Tourists can enter the country through Joubar or Ramtha. The majority of tourists cross the border via Joubar, which is 80 km (50 miles) from Amman for Ramtha is mostly used for freight transport. Both open 24 hours all the year round.

·From Israel

Three crossing borders are available:

1. The Allenby/King Hussein Bridge: about 57 km (35 miles) from Amman. The opening hours for entry and departure are 8am-8pm and 8am-2pm respectively. The time may change on weekends and holidays.
Note: Tourists are expected to get the visa ahead of their arrival. Private cars or tourist buses are not allowed to cross this land port, so they need to transfer to another bus to enter the country.

2. Sheikh Hussein/North Border: close to Sea of Galilee and about 90 km (56 miles) from Amman. It opens from 8am to 10pm from Sunday to Thursday and from 9am to 8pm on Friday and Saturday.

3. Wadi Araba Crossing/South Border: 324 km (201 miles) from Amman. The border connects two holiday resorts in the Red Sea, i.e. Eilat and Aqaba. It opens from 6:30am to 8pm from Sunday to Thursday and from 8am to 8pm on Friday and Saturday.

Note: Most tourists can obtain the visa at the second and third borders. Wadi Araba Crossing is not accessible on Islamic New Year’s Day and Yom Kippur.

·From Iraq

Tourists are allowed to enter Jordan via Al Karamah Border Crossing, which is 331 km (206 miles) from Amman. The land port is available 24 hours throughout the year.

·From Saudi Arabia

Three crossing borders connects Saudi Arabia and Jordan, i.e. Umari Border Crossing, Mudawara Border Crossing and Durra Border Crossing. All open 24 hours all the year round.

Ship and Ferry

There are ferries between Amman and Cairo, and fast ships between Aqaba and Nuweiba.
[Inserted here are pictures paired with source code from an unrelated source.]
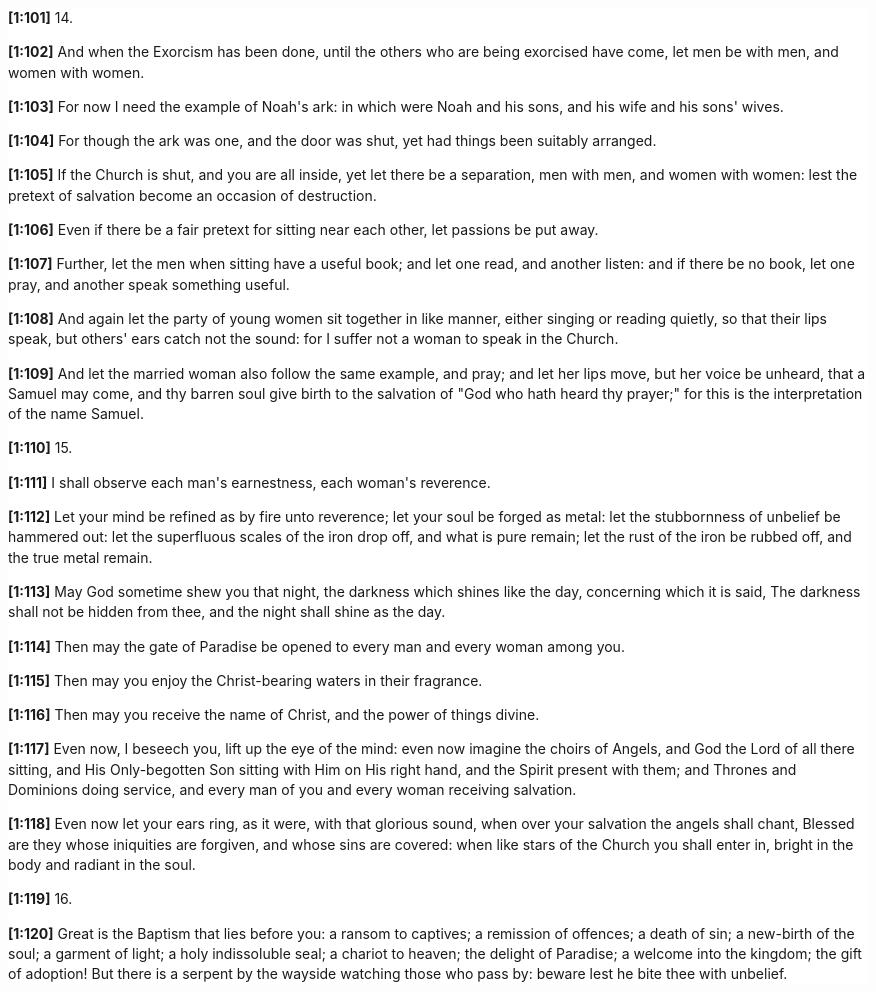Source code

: **[1:101]** 14.

**[1:102]** And when the Exorcism has been done, until the others who are being exorcised have come, let men be with men, and women with women.

**[1:103]** For now I need the example of Noah's ark: in which were Noah and his sons, and his wife and his sons' wives.

**[1:104]** For though the ark was one, and the door was shut, yet had things been suitably arranged.

**[1:105]** If the Church is shut, and you are all inside, yet let there be a separation, men with men, and women with women: lest the pretext of salvation become an occasion of destruction.

**[1:106]** Even if there be a fair pretext for sitting near each other, let passions be put away.

**[1:107]** Further, let the men when sitting have a useful book; and let one read, and another listen: and if there be no book, let one pray, and another speak something useful.

**[1:108]** And again let the party of young women sit together in like manner, either singing or reading quietly, so that their lips speak, but others' ears catch not the sound: for I suffer not a woman to speak in the Church.

**[1:109]** And let the married woman also follow the same example, and pray; and let her lips move, but her voice be unheard, that a Samuel may come, and thy barren soul give birth to the salvation of "God who hath heard thy prayer;" for this is the interpretation of the name Samuel.

**[1:110]** 15.

**[1:111]** I shall observe each man's earnestness, each woman's reverence.

**[1:112]** Let your mind be refined as by fire unto reverence; let your soul be forged as metal: let the stubbornness of unbelief be hammered out: let the superfluous scales of the iron drop off, and what is pure remain; let the rust of the iron be rubbed off, and the true metal remain.

**[1:113]** May God sometime shew you that night, the darkness which shines like the day, concerning which it is said, The darkness shall not be hidden from thee, and the night shall shine as the day.

**[1:114]** Then may the gate of Paradise be opened to every man and every woman among you.

**[1:115]** Then may you enjoy the Christ-bearing waters in their fragrance.

**[1:116]** Then may you receive the name of Christ, and the power of things divine.

**[1:117]** Even now, I beseech you, lift up the eye of the mind: even now imagine the choirs of Angels, and God the Lord of all there sitting, and His Only-begotten Son sitting with Him on His right hand, and the Spirit present with them; and Thrones and Dominions doing service, and every man of you and every woman receiving salvation.

**[1:118]** Even now let your ears ring, as it were, with that glorious sound, when over your salvation the angels shall chant, Blessed are they whose iniquities are forgiven, and whose sins are covered: when like stars of the Church you shall enter in, bright in the body and radiant in the soul.

**[1:119]** 16.

**[1:120]** Great is the Baptism that lies before you: a ransom to captives; a remission of offences; a death of sin; a new-birth of the soul; a garment of light; a holy indissoluble seal; a chariot to heaven; the delight of Paradise; a welcome into the kingdom; the gift of adoption! But there is a serpent by the wayside watching those who pass by: beware lest he bite thee with unbelief.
Domestic Transportation in Jordan

Airplane

Marca Airport in Amman mainly operates domestic flights and international flights to nearby countries. It opens round the clock. King Hussein International Airport, as the gateway to the Red Sea areas, offers both domestic and international flights.

Tourist Bus

Tourist buses set off once full of tourists. Both coaches and minibuses are available, while minibuses are much faster and cheaper. Besides, public buses JETT commute between cities and attractions like Amman, Aqaba, King Hussein Bridge, Petra and Hammamat Ma’in regularly. Tourists can check the timetable and price on JETT’s website. Private buses are available between Amman and Irbid as well as Amman and Aqaba.

Taxi

Taxis are the most convenient transportation tool in this country. White taxis run on certain routes with a capacity of several passengers. Tourists should ensure that the taxi can get to your destination in advance and if possible, ask local people to write your destination in Arabic so as to show it to the driver. Tourists can also take the yellow private taxis with no certain routes. Taxis are usually metered, while drivers don’t use taximeters at night, so it is sensible to agree upon the price before taking it.

Women may as well sit on the back seat following the local tradition. Tipping is not obligatory, but in common cases, tourists are expected to tip JOD 0.2 or round up to an integer to pay the fare.

Rental Car

With a relatively complete highway network, self-driving travel is favorable. Two highways are recommended. The first one is the modern desert highway, the other one is the King’s Highway with a history of more than 5,000 years. It is also a significant traveling route with a lot of historical sites such as Madaba, Al Karak, Shobak and Petra and magnificent scenery. Either highway is clear and comfortable. However, once driving off the main road, road condition becomes unfavorable and tourists can only ride camels and horses in desert.

Many rental companies are in business and hotels also provide tourists with the rental services. Tourists are required to take driving licenses valid for more than a year to rent cars. They should drive on the right and special brown guideposts are set to give directions to tourists. Besides, it’s reasonable to fill up the tank with gas before a long-distance trip, and refueling is available along the road as many gas stations set on most highways except those in the Dead Sea area and Aqaba.